In recent years I think there have been two circumstances in which this sort of experiment has been tried. The most obvious is Europe, or rather the Schengen Area, and there the results have not been disastrous as -- despite warnings to the contrary -- in the end, many people would rather stay at home than move elsewhere. Freedom of movement can bring benefits both to the individuals moving and to the countries they move to (and even from, so long as the flow of people or money isn't entirely in one direction). So it does work, although carries several problems alongside -- most notably the risk of ghettoisation and lack of proper integration between communities.
The second example is the Commonwealth. Between 1948 and 1962 pretty much everyone in the Commonwealth had the right to move the UK freely. This was a total population of something in the order of 500 - 600 million people at the time. Quite a few did come, of course, especially from the Caribbean and India, but the levels remained fairly low overall, at least compared to modern terms. (If Enoch Powell thought "we must be mad as a nation, literally mad" when only about 50,000 people per year were moving here, then I wonder what he'd say about ten times that?) Again, dire warnings turned out not to be true, as people tend to struggle to be too far away from home for long.

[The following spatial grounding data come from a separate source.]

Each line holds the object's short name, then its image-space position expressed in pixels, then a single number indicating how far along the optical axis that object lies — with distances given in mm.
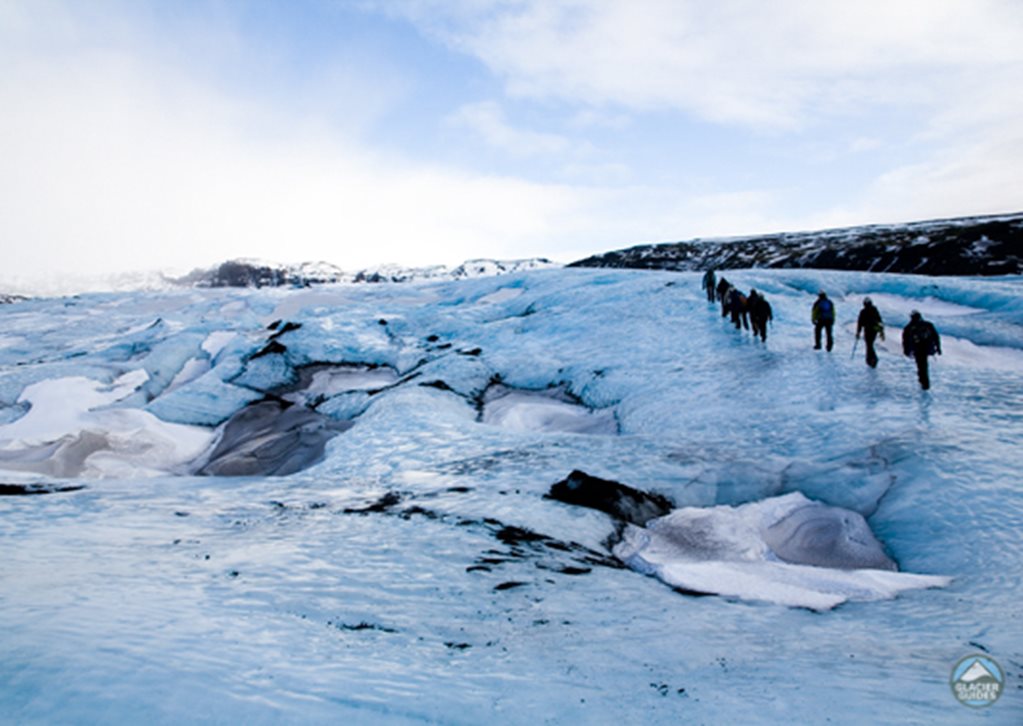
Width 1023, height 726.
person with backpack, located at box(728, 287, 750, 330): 20453
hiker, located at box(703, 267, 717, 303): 24681
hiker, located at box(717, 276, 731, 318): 22577
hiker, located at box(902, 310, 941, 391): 12594
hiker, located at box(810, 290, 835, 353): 16406
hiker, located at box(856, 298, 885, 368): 14781
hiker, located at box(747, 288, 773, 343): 18062
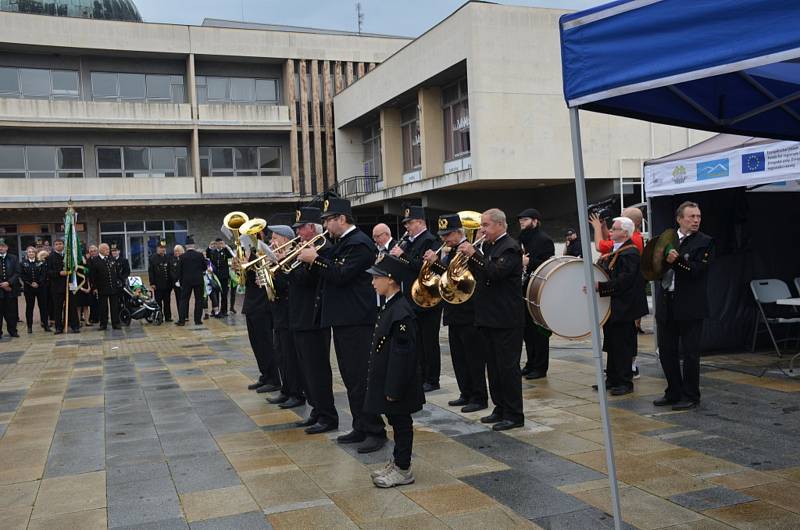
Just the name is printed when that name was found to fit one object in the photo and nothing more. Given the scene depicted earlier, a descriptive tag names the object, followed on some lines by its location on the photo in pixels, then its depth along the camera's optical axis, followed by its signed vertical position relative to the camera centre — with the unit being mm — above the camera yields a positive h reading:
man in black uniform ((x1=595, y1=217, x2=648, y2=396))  7582 -632
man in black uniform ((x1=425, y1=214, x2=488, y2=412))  7285 -925
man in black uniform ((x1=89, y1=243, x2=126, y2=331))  16891 -314
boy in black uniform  5105 -841
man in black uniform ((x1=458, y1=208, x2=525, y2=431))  6590 -518
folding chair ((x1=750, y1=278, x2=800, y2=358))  9422 -721
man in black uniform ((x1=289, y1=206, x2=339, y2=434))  6781 -801
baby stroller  18109 -1011
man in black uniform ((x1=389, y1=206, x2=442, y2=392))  8148 -654
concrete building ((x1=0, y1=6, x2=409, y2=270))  32469 +6458
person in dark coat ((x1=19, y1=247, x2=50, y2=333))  17531 -267
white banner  7762 +782
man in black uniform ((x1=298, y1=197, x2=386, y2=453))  6289 -433
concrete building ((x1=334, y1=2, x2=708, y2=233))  24578 +4312
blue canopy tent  3158 +918
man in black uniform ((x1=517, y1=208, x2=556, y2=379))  8578 -179
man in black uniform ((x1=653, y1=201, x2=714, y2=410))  6996 -629
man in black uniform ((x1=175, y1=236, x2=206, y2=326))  17484 -302
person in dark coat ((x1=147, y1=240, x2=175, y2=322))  18125 -252
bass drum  7152 -520
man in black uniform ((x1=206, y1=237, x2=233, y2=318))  19375 -164
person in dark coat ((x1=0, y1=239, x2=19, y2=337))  16188 -383
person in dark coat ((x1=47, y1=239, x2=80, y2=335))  16859 -362
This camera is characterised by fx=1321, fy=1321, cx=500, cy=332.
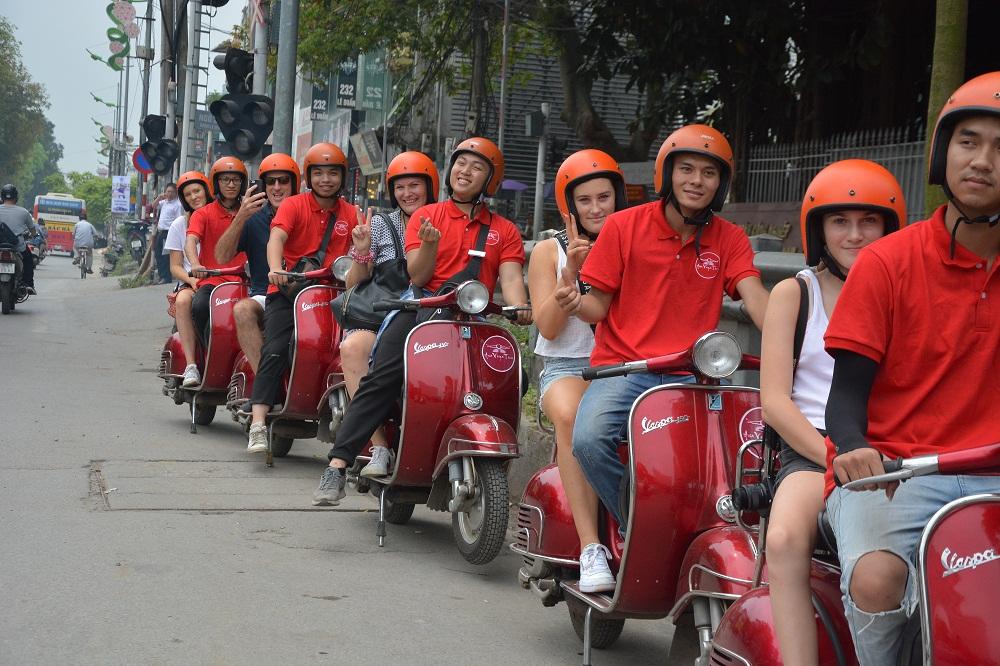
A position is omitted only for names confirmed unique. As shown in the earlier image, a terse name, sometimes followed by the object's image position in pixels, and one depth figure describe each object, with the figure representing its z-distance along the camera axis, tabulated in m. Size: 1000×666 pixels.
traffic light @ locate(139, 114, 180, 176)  32.81
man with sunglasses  9.00
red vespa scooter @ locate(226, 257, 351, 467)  8.25
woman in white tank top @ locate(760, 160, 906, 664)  3.20
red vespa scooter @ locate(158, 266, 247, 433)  9.59
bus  63.25
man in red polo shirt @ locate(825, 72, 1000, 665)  2.70
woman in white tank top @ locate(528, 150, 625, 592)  4.97
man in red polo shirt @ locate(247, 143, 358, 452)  8.41
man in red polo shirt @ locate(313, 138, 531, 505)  6.57
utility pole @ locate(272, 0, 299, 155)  13.63
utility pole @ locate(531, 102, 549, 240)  20.69
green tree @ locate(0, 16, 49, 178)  92.76
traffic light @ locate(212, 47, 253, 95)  15.02
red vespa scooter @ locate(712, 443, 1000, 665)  2.49
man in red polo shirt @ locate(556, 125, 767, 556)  4.55
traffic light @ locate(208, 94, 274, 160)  13.54
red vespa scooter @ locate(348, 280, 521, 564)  6.15
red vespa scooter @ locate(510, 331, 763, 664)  4.12
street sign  34.66
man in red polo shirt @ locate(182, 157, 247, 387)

I expect the same would be true if the entire world opened up, and we wouldn't see Africa emptied and its inhabitants filling Europe to the brim. Several would undoubtedly come, though, and for all that I think it's right that the world should be free for all to move about as they choose, this is not something that should happen when the resulting flow of people would be so overwhelmingly in one direction. There has to be a greater level of equality first, so that people might be happy to move in either direction.